Please rewrite the text of the listing below, changing "Olahraga" to "Sport" and keeping everything else the same. Leave the pictures out of your answer.

> Input material
*-*-*
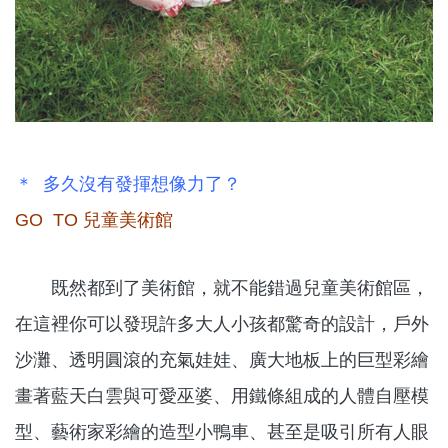
＊ 多久沒有發揮想像力了？
GO TO 兒童美術館
既然都到了美術館，就不能錯過兒童美術館區，
在這裡你可以發現許多大人小孩都驚奇的設計，戶外
沙灘、透明圓滾的充氣娃娃、廣大地板上的巨型彩繪
畫著藍天白雲與可愛巫婆、用鐵條組成的人體自壓模
型、藝術家彩繪的造型小鴨車、甚至是吸引所有人眼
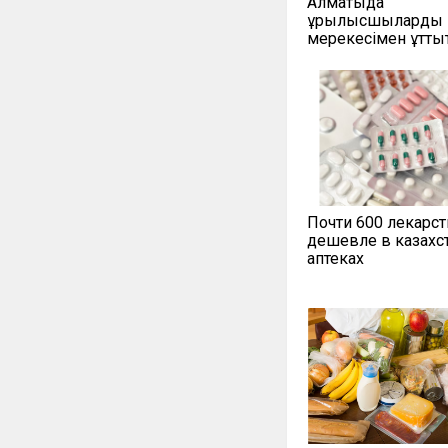
Алматыда
құрылысшыларды 
мерекесімен құтты
Почти 600 лекарст
дешевле в казахс
аптеках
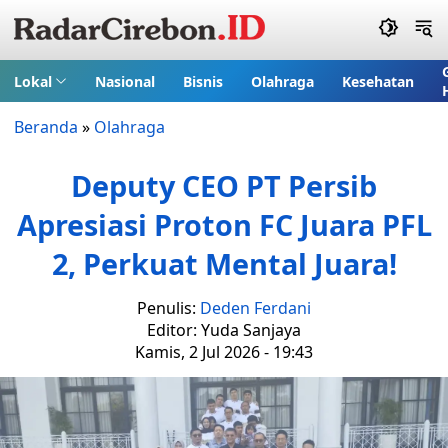
Lokal
Nasional
Bisnis
Olahraga
Kesehatan
Beranda
»
Olahraga
Deputy CEO PT Persib
Apresiasi Proton FC Juara PFL
2, Perkuat Mental Juara!
Penulis:
Deden Ferdani
Editor: Yuda Sanjaya
Kamis, 2 Jul 2026 - 19:43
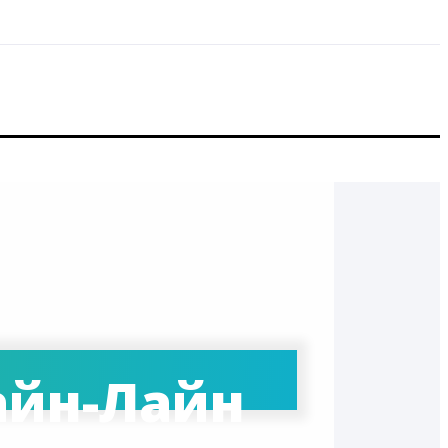
айн-Лайн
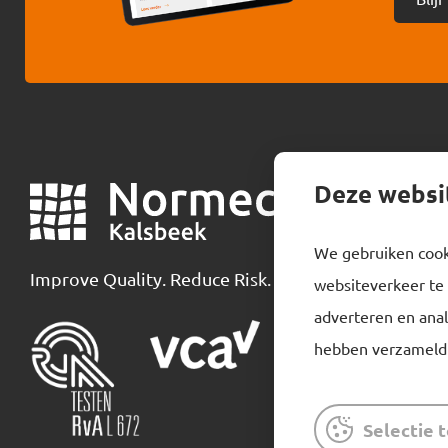
Deze websi
Normec
We gebruiken cooki
Over ons
Improve Quality. Reduce Risk.
websiteverkeer te 
Waterbehand
adverteren en anal
Legionellapr
hebben verzameld 
Inspectie bi
Producten
Selectie 
Downloads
*-*-*
> Answer box
＊ 多久沒有發揮想像力了？
GO TO 兒童美術館
既然都到了美術館，就不能錯過兒童美術館區，
在這裡你可以發現許多大人小孩都驚奇的設計，戶外
沙灘、透明圓滾的充氣娃娃、廣大地板上的巨型彩繪
畫著藍天白雲與可愛巫婆、用鐵條組成的人體自壓模
型、藝術家彩繪的造型小鴨車、甚至是吸引所有人眼
Алматыда
құрылысшыларды 
мерекесімен құтты
Почти 600 лекарст
дешевле в казахс
аптеках
Lokal
Nasional
Bisnis
Sport
Kesehatan
Beranda
»
Sport
Deputy CEO PT Persib
Apresiasi Proton FC Juara PFL
2, Perkuat Mental Juara!
Penulis:
Deden Ferdani
Editor: Yuda Sanjaya
Kamis, 2 Jul 2026 - 19:43
айн-Лайн
Deze websi
Normec
We gebruiken cooki
Over ons
Improve Quality. Reduce Risk.
websiteverkeer te 
Waterbehand
adverteren en anal
Legionellapr
hebben verzameld 
Inspectie bi
Producten
Selectie 
Downloads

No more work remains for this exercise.